Şehadet gecesini karanlık ve garip bir vakit olarak tanımlayan mahalle sakinlerinden ve olayın canlı tanıklarından Taliha Fidancı, “Bizim evimiz caminin tam karşısındaydı. Olaydan bir hafta önce de caminin etrafında yabancılar çevreyi gözetleyip gelenleri takip ediyorlardı. Ben de sürekli şehidleri uyarıyordum. Onlar da bana, ‘Allah büyüktür. Biz Allah'tan başka hiç kimseden korkmayız.’ diyorlardı. Camide çok vakit geçiriyorlardı. Namaz, tespih ve salavatlarını bitirdikten sonra camiden çıkıyorlardı. Gerçekten hayatlarını Allah yoluna adamışlardı. O gece, cami çıkışı onları eve, yemeğe davet etmiş, hazırlık yapmıştım.” dedi.
“Eğer camidekileri şehid etmeselerdi evlerimizi ateşe vereceklerdi”
Asıl planlanan vahşetin detaylarını aktaran Fidancı, “Onları bekledim, gelmediler. Sonra onları çağırmaları için çocuğu gönderdim. Çocuk gitti, belli bir süre çocuk da gelmedi.
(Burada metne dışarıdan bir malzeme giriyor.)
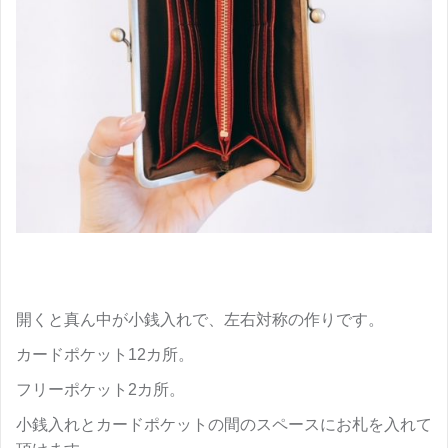
開くと真ん中が小銭入れで、左右対称の作りです。
カードポケット12カ所。
フリーポケット2カ所。
小銭入れとカードポケットの間のスペースにお札を入れて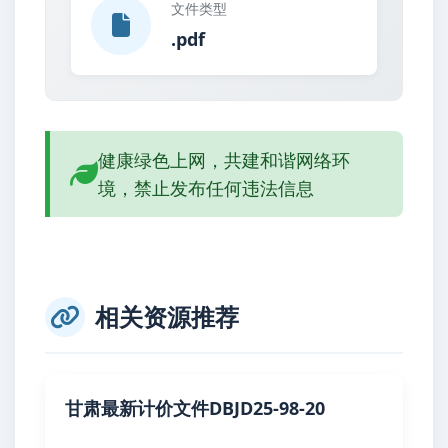
文件类型
.pdf
健康绿色上网，共建和谐网络环
境，禁止发布任何违法信息
相关资源推荐
甘肃最新计价文件DBJD25-98-20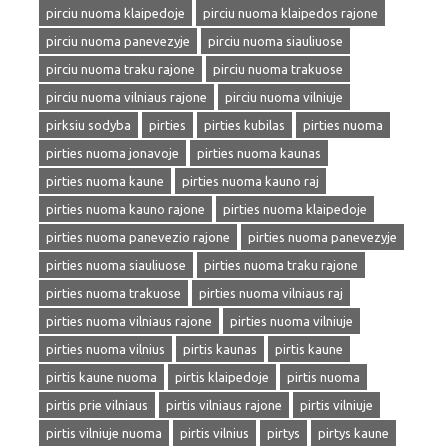
pirciu nuoma klaipedoje
pirciu nuoma klaipedos rajone
pirciu nuoma panevezyje
pirciu nuoma siauliuose
pirciu nuoma traku rajone
pirciu nuoma trakuose
pirciu nuoma vilniaus rajone
pirciu nuoma vilniuje
pirksiu sodyba
pirties
pirties kubilas
pirties nuoma
pirties nuoma jonavoje
pirties nuoma kaunas
pirties nuoma kaune
pirties nuoma kauno raj
pirties nuoma kauno rajone
pirties nuoma klaipedoje
pirties nuoma panevezio rajone
pirties nuoma panevezyje
pirties nuoma siauliuose
pirties nuoma traku rajone
pirties nuoma trakuose
pirties nuoma vilniaus raj
pirties nuoma vilniaus rajone
pirties nuoma vilniuje
pirties nuoma vilnius
pirtis kaunas
pirtis kaune
pirtis kaune nuoma
pirtis klaipedoje
pirtis nuoma
pirtis prie vilniaus
pirtis vilniaus rajone
pirtis vilniuje
pirtis vilniuje nuoma
pirtis vilnius
pirtys
pirtys kaune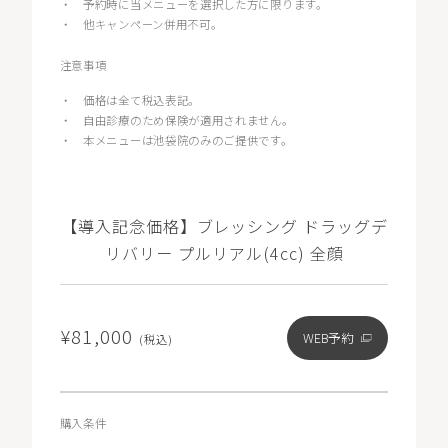
・
予約時に当メニューを選択した方に限ります。
・
他キャンペーン併用不可。
注意事項
・
価格は全て税込表記。
・
自由診療のため保険が適用されません。
・
本メニューは池袋院のみのご提供です。
【導入記念価格】ブレッシング ドラッグデ
リバリー プルリアル(4cc) 全顔
¥81,000
WEB予約
(税込)
購入条件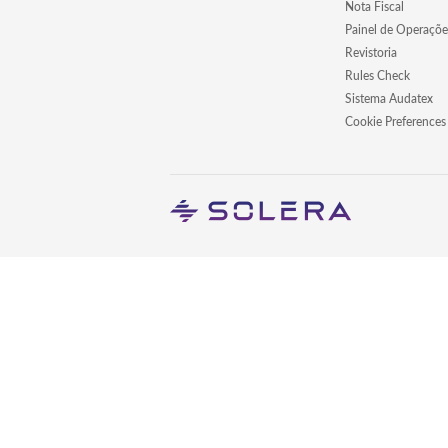
Nota Fiscal
Painel de Operaçõe
Revistoria
Rules Check
Sistema Audatex
Cookie Preferences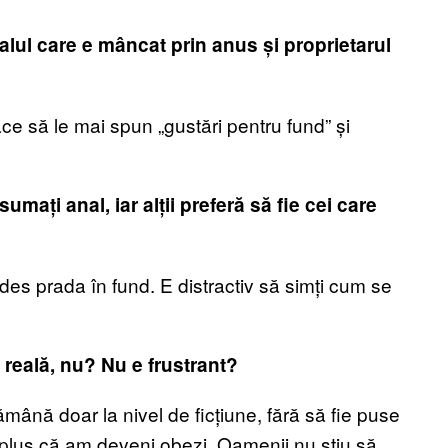
alul care e mâncat prin anus și proprietarul
ce să le mai spun „gustări pentru fund” și
sumați anal, iar alții preferă să fie cei care
ndes prada în fund. E distractiv să simți cum se
a reală, nu? Nu e frustrant?
ămână doar la nivel de ficțiune, fără să fie puse
tot, plus că am deveni obezi. Oamenii nu știu să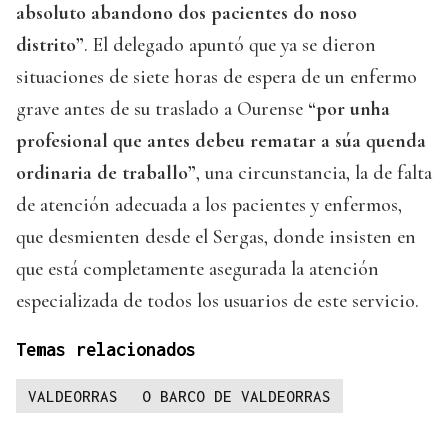
absoluto abandono dos pacientes do noso
distrito”
. El delegado apuntó que ya se dieron
situaciones de siete horas de espera de un enfermo
grave antes de su traslado a Ourense
“por unha
profesional que antes debeu rematar a súa quenda
ordinaria de traballo”
, una circunstancia, la de falta
de atención adecuada a los pacientes y enfermos,
que desmienten desde el Sergas, donde insisten en
que está completamente asegurada la atención
especializada de todos los usuarios de este servicio.
Temas relacionados
VALDEORRAS
O BARCO DE VALDEORRAS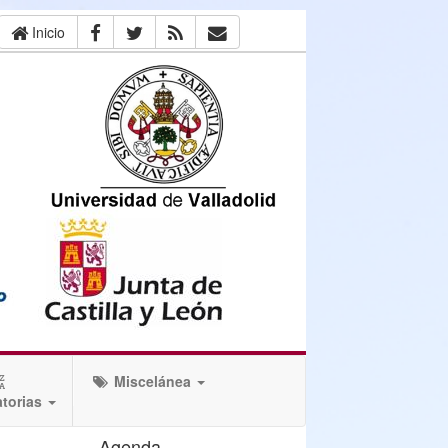
Inicio
Miscelánea
torias
Agenda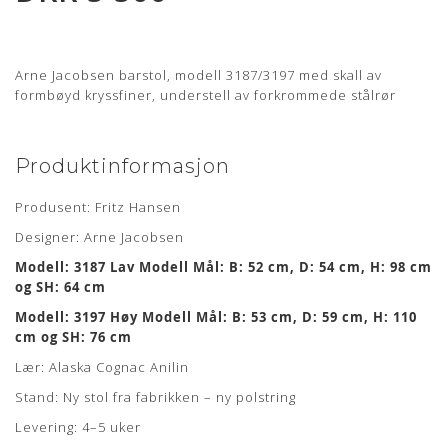
Arne Jacobsen barstol, modell 3187/3197 med skall av
formbøyd kryssfiner, understell av forkrommede stålrør
Produktinformasjon
Produsent: Fritz Hansen
Designer: Arne Jacobsen
Modell: 3187 Lav Modell Mål: B: 52 cm, D: 54 cm, H: 98 cm
og SH: 64 cm
Modell: 3197 Høy Modell Mål: B: 53 cm, D: 59 cm, H: 110
cm og SH: 76 cm
Lær: Alaska Cognac Anilin
Stand: Ny stol fra fabrikken – ny polstring
Levering: 4–5 uker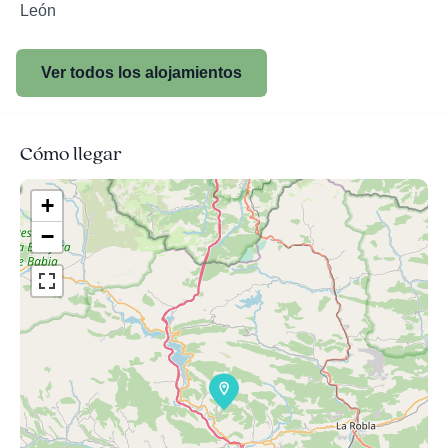
León
Ver todos los alojamientos
Cómo llegar
+
−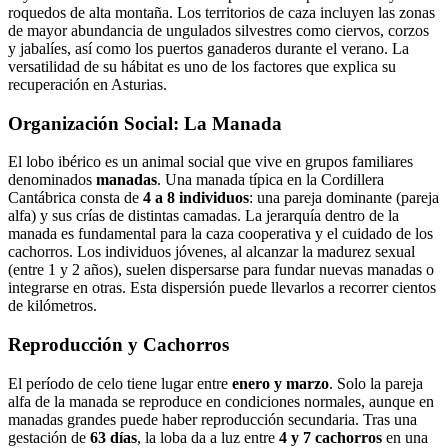
roquedos de alta montaña. Los territorios de caza incluyen las zonas
de mayor abundancia de ungulados silvestres como ciervos, corzos
y jabalíes, así como los puertos ganaderos durante el verano. La
versatilidad de su hábitat es uno de los factores que explica su
recuperación en Asturias.
Organización Social: La Manada
El lobo ibérico es un animal social que vive en grupos familiares
denominados
manadas
. Una manada típica en la Cordillera
Cantábrica consta de
4 a 8 individuos
: una pareja dominante (pareja
alfa) y sus crías de distintas camadas. La jerarquía dentro de la
manada es fundamental para la caza cooperativa y el cuidado de los
cachorros. Los individuos jóvenes, al alcanzar la madurez sexual
(entre 1 y 2 años), suelen dispersarse para fundar nuevas manadas o
integrarse en otras. Esta dispersión puede llevarlos a recorrer cientos
de kilómetros.
Reproducción y Cachorros
El período de celo tiene lugar entre
enero y marzo
. Solo la pareja
alfa de la manada se reproduce en condiciones normales, aunque en
manadas grandes puede haber reproducción secundaria. Tras una
gestación de
63 días
, la loba da a luz entre
4 y 7 cachorros
en una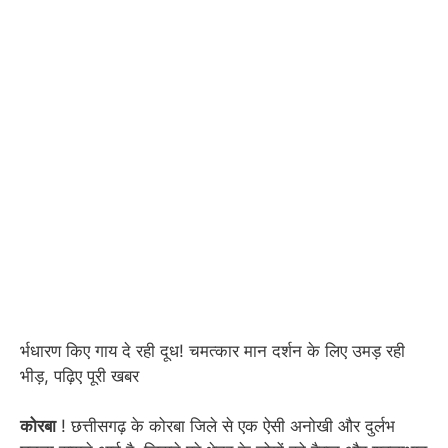
र्भधारण किए गाय दे रही दूध! चमत्कार मान दर्शन के लिए उमड़ रही
भीड़, पढ़िए पूरी खबर
कोरबा
! छत्तीसगढ़ के कोरबा जिले से एक ऐसी अनोखी और दुर्लभ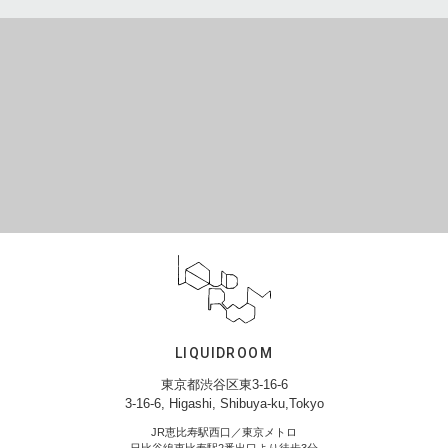
LIQUIDROOM
東京都渋谷区東3-16-6
3-16-6, Higashi, Shibuya-ku,Tokyo
JR恵比寿駅西口／東京メトロ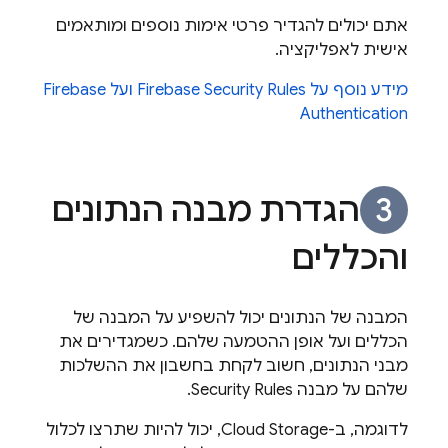
אתם יכולים להגדיר פרטי אימות נוספים ומותאמים
אישית לאפליקציה.
מידע נוסף על
Firebase Security Rules
ועל
Firebase
Authentication
הגדרת מבנה הנתונים
והכללים
המבנה של הנתונים יכול להשפיע על המבנה של
הכללים ועל אופן ההטמעה שלהם. כשמגדירים את
מבני הנתונים, חשוב לקחת בחשבון את ההשלכות
שלהם על מבנה
Security Rules
.
לדוגמה, ב-
Cloud Storage
, יכול להיות שתרצו לכלול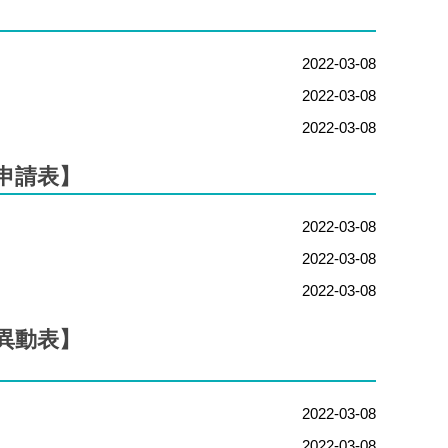
2022-03-08
2022-03-08
2022-03-08
申請表】
2022-03-08
2022-03-08
2022-03-08
異動表】
2022-03-08
2022-03-08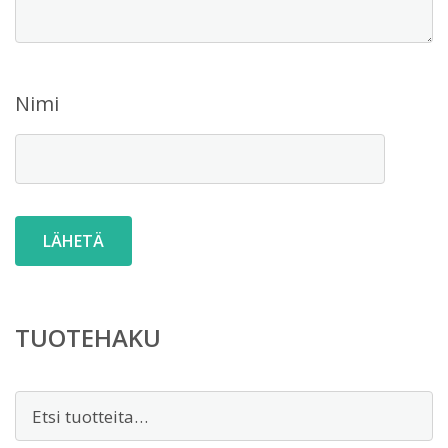
Nimi
TUOTEHAKU
Etsi: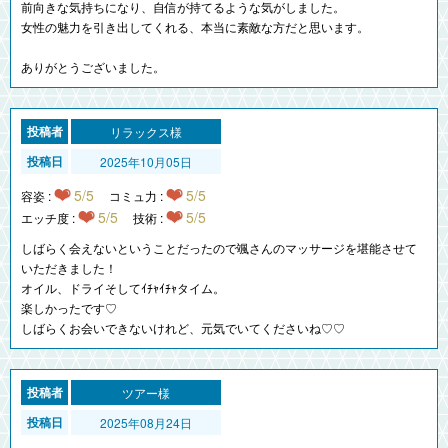
前向きな気持ちになり、自信が持てるような気がしました。
女性の魅力を引き出してくれる、本当に素敵な方だと思います。
ありがとうございました。
リラックス様
2025年10月05日
5/5
5/5
容姿 :
コミュ力 :
5/5
5/5
エッチ度 :
技術 :
しばらく会えないということだったので颯さんのマッサージを堪能させて
いただきました！
オイル、ドライそしてｲﾁｬｲﾁｬタイム。
楽しかったです♡
しばらくお会いできないけれど、元気でいてくださいね♡♡
ツアー様
2025年08月24日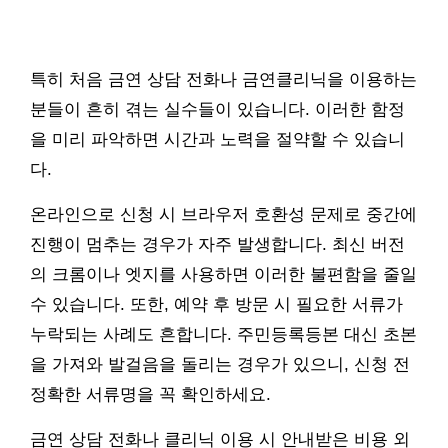
특히 처음 금연 상담 전화나 금연클리닉을 이용하는
분들이 흔히 겪는 실수들이 있습니다. 이러한 함정
을 미리 파악하면 시간과 노력을 절약할 수 있습니
다.
온라인으로 신청 시 브라우저 호환성 문제로 중간에
진행이 멈추는 경우가 자주 발생합니다. 최신 버전
의 크롬이나 엣지를 사용하면 이러한 불편함을 줄일
수 있습니다. 또한, 예약 후 방문 시 필요한 서류가
누락되는 사례도 흔합니다. 주민등록등본 대신 초본
을 가져와 발걸음을 돌리는 경우가 있으니, 신청 전
정확한 서류명을 꼭 확인하세요.
금연 상담 전화나 클리닉 이용 시 안내받은 비용 외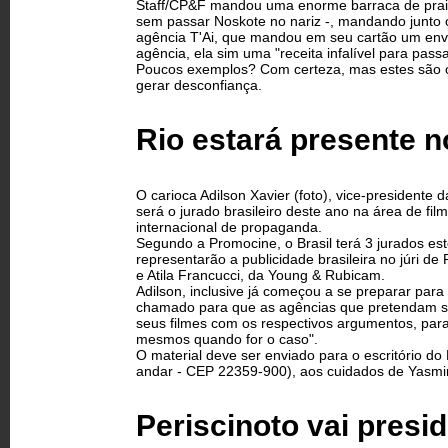
Staff/CP&F mandou uma enorme barraca de praia 
sem passar Noskote no nariz -, mandando junto 
agência T'Ai, que mandou em seu cartão um enve
agência, ela sim uma "receita infalível para pass
Poucos exemplos? Com certeza, mas estes são os
gerar desconfiança.
Rio estará presente n
O carioca Adilson Xavier (foto), vice-presidente
será o jurado brasileiro deste ano na área de fi
internacional de propaganda.
Segundo a Promocine, o Brasil terá 3 jurados es
representarão a publicidade brasileira no júri 
e Atila Francucci, da Young & Rubicam.
Adilson, inclusive já começou a se preparar para
chamado para que as agências que pretendam s
seus filmes com os respectivos argumentos, par
mesmos quando for o caso".
O material deve ser enviado para o escritório do
andar - CEP 22359-900), aos cuidados de Yasmin
Periscinoto vai presi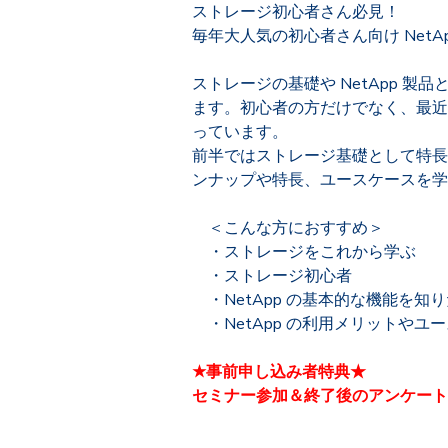
ストレージ初心者さん必見！
毎年大人気の初心者さん向け NetA
ストレージの基礎や NetApp 製
ます。初心者の方だけでなく、最近の
っています。
前半ではストレージ基礎として特長や
ンナップや特長、ユースケースを学
＜こんな方におすすめ＞
・ストレージをこれから学ぶ
・ストレージ初心者
・NetApp の基本的な機能を知
・NetApp の利用メリットやユ
★事前申し込み者特典★
セミナー参加＆終了後のアンケート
Sonra kalabalığın sesini işitip dışarı çıktığımda camiyi tarayanlarla karşılaştım. Giyinme şekilleri askerlere benziyordu. Camiye doğru gidip baktığımda, camidekiler şehid edilmişlerdi. Evime geldiğimde ise pencere kenarlarına benzin bidonları bırakılmıştı. Yani eğer camidekileri şehid etmeselerdi evlerimizi ateşe vereceklerdi.” ifadelerini kullandı.
Fidancı, “Şehidlerin yanına gittiğimde şehid Medeni yaralıydı. Said'i aradım bulamadım. Etrafımız kalabalıktı. Kimse yardımımıza gelmedi. Köylümüz Süphan oradaydı. Eline 4 aylık küçük bir çocuk alarak havaya kaldırdı ve ‘Cami için bir tek bu çocuk dahi kalsa, yine de camiye gidecek ve siz onu da yakalamazsanız erkek değilsiniz. Siz zannetmeyin ki camiler boş kalacak, Müslümanlar bitecek.’ dedi. Bu sözleri duyan kalabalık evlerine girip kapılarını kapattılar, lambalarını sündürdüler.” şeklinde konuştu.
“Şehidleri birçok defa gördük, onlarla karşılaştık”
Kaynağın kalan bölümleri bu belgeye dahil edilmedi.